Это придавало провинциалу неведомых сил. Рождало надежды, что устными рассказами можно заинтересовывать и взрослых людей, даже студентов, а не только девчонок, получающих какое-то странное воспитание.
В столичных гостиных вовсю потешались, будто содержат их в исключительно строгих рамках. Будто при встрече с существами мужского пола эти василеостровские воспитанницы закрывают лицо руками. Будто им не дозволено произносить слово «бык». Вместо этого положено говорить «говядина»…
Читатель, наверняка, заметил, что для молодого Гоголя-Яновского воочию стала вырисовываться та же ситуация, которая некогда возникала в жизни родного деда его, Афанасия Демьяновича, также одно время вступавшего на соблазнительное учительское поприще. Более того, дед писателя даже выкрал у своего невольного тестя его любимую дочь Татьяну, ставшую впоследствии прообразом Пульхерии Ивановны в повести «Старосветские помещики».

Исходные записи:
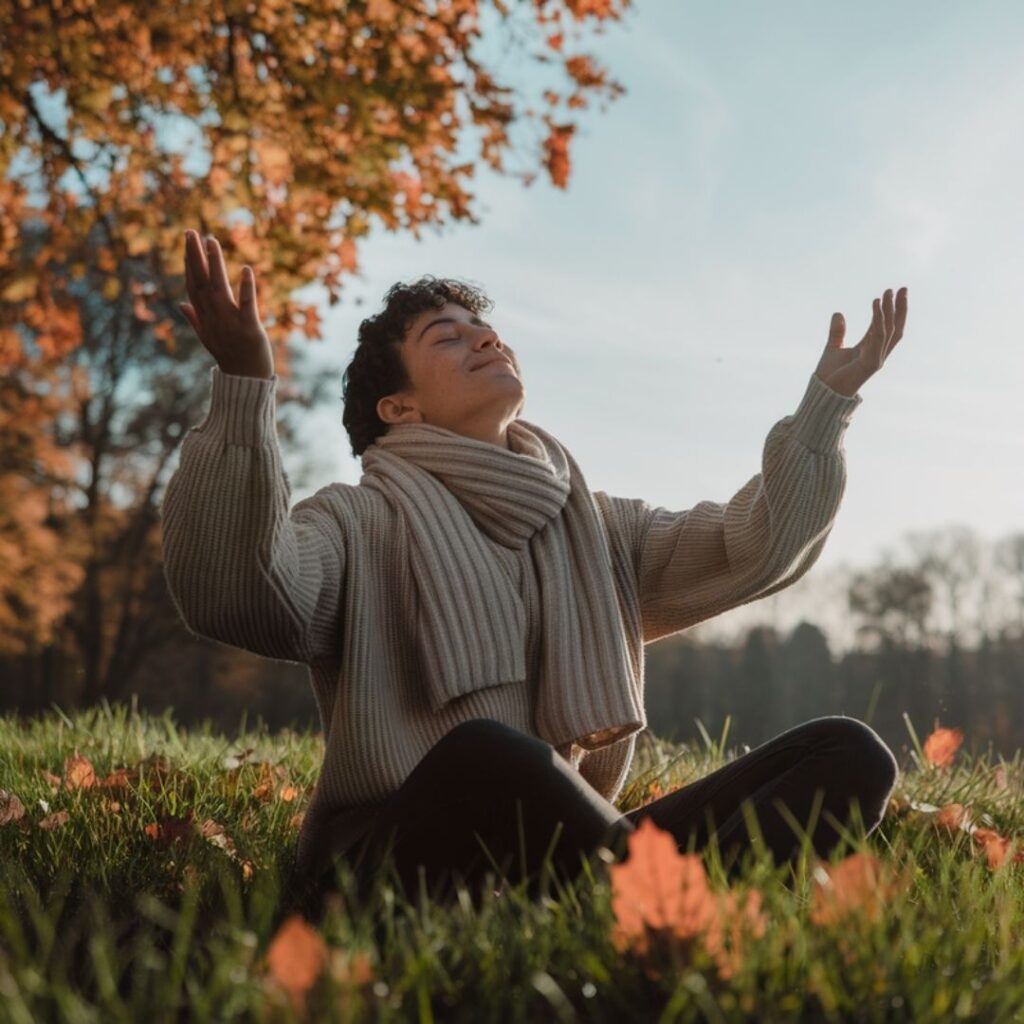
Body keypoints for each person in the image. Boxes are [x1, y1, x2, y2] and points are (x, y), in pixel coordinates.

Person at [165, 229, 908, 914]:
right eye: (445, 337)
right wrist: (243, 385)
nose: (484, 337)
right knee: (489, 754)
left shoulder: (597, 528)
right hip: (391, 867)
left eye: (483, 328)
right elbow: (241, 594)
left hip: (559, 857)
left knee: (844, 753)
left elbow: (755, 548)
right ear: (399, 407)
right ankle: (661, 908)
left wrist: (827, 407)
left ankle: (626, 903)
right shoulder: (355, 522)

--

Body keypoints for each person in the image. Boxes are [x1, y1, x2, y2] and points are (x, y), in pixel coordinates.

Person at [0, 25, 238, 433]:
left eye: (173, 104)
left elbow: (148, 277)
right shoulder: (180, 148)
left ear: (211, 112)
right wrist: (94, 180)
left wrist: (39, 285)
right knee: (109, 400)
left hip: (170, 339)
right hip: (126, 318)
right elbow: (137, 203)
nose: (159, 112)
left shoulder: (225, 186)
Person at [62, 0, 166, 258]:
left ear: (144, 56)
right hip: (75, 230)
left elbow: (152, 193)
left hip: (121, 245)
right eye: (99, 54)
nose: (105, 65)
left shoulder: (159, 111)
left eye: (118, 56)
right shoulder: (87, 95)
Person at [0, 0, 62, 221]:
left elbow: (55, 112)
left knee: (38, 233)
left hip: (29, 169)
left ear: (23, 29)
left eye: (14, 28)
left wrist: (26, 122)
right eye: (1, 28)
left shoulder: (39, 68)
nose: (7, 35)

...

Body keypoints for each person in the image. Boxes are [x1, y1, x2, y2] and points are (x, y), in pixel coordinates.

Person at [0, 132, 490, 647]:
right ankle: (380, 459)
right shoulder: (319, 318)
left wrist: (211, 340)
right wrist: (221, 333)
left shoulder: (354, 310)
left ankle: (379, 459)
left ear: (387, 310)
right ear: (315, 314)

Учебное задание 1:
Переведите на английский язык предложение из фрагмента о молодом Гоголе: «В столичных гостиных вовсю потешались, будто содержат их в исключительно строгих рамках».
Учебное задание 2:
Воспроизведите без изменений часть фрагмента о молодом Гоголе. Начните с того места, где стоят слова «Это придавало провинциалу», и остановитесь после слов «какое-то странное воспитание.».

Решение задания 1:
In the drawing rooms of the capital, people mocked them freely, claiming that they were kept within exceptionally strict limits.

Решение задания 2:
Это придавало провинциалу неведомых сил. Рождало надежды, что устными рассказами можно заинтересовывать и взрослых людей, даже студентов, а не только девчонок, получающих какое-то странное воспитание.